Nosema bombi

Scientific classification
- Kingdom: Fungi
- Phylum: Rozellomycota
- Class: Microsporidia
- Family: Nosematidae
- Genus: Nosema
- Species: N. bombi
- Binomial name: Nosema bombi Fantham & Porter

= Nosema bombi =

- Genus: Nosema
- Species: bombi
- Authority: Fantham & Porter

Species of microsporidian

Nosema bombi is a microsporidian, a small, unicellular parasite recently reclassified as a fungus that mainly affects bumble bees. It was reclassified as Vairimorpha bombi in 2020. The parasite infects numerous Bombus spp. at variable rates, and has been found to have a range of deleterious effects on its hosts.

== Life cycle stages ==
Nosema bombi, like other microsporidians, has two major life cycle stages, a spore stage and a vegetative stage. In most cases, the spore is ingested by the host, infecting host cells in the gut lumen and the Malpighian tubules. During reproduction and proliferation the parasite spreads within the host. Fresh spores are then released into the environment via feces or a decaying host.

==Transmission==
The parasite is believed to rely mainly on horizontal transmission between colonies via infected workers contaminating shared food sources such as pollen or nectar, but there is some evidence that it may also be transmitted vertically. Males may transmit the infection to new queens during mating. N. bombi infection prevalence has been reported to vary widely over time. For example, Manlik et al. (2017) reported that N. bombi infection prevalence in buff-tailed bumble bees (Bombus terrestris) fluctuated between 2% (2010) and 81% (2003) in Neunforn, Switzerland. Moreover, N. bombi infection of this bumblebee population is associated with climate change, with higher infection prevalence during hotter, drier years.

==Effects on host==
Studies have found conflicting results as to the effects of N. bombi on bumble bee health.

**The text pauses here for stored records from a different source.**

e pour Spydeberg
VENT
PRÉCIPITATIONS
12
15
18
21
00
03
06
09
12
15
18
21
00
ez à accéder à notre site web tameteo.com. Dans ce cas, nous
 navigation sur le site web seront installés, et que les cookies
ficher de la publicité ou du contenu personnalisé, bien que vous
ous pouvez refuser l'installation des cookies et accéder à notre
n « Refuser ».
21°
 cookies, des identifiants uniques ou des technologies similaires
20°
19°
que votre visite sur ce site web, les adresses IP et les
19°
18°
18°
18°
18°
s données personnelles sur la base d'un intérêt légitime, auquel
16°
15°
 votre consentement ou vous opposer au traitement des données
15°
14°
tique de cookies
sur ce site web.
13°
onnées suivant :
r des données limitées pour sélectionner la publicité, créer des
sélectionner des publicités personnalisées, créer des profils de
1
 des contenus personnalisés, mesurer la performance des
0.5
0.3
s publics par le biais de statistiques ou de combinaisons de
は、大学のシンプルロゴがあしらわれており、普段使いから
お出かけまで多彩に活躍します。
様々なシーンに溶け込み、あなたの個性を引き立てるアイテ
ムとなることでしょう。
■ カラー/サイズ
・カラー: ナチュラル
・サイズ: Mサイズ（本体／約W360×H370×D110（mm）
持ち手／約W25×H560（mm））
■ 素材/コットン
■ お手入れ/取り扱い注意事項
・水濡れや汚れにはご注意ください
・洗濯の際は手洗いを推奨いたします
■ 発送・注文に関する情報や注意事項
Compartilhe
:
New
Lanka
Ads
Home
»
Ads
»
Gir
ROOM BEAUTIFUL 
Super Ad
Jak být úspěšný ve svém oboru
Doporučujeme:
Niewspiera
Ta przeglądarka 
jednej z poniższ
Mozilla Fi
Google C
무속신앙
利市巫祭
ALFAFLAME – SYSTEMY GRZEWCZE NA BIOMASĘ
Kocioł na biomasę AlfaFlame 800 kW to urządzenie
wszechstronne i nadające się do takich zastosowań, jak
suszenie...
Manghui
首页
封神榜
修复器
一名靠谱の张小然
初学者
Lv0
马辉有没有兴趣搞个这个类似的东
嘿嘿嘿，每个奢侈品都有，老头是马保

Some field studies have found little to no negative effects on colony size or success, while others have found that infected queens produce smaller colony sizes and reduced sexual offspring. Under laboratory conditions, the fungus has been found to affect the survival and efficiency of adult individuals as well as the sperm counts of male offspring.

==Concerns==
Of the estimated 250–300 bumble bee species in the world, several are now being commercially mass-reared and distributed for crop pollination. When screened, many of these commercially reared bumblebees have been found to contain pollinator parasites. There is some concern that higher infection rates among commercial colonies may lead to N. bombi spillover into wild bumble bee populations.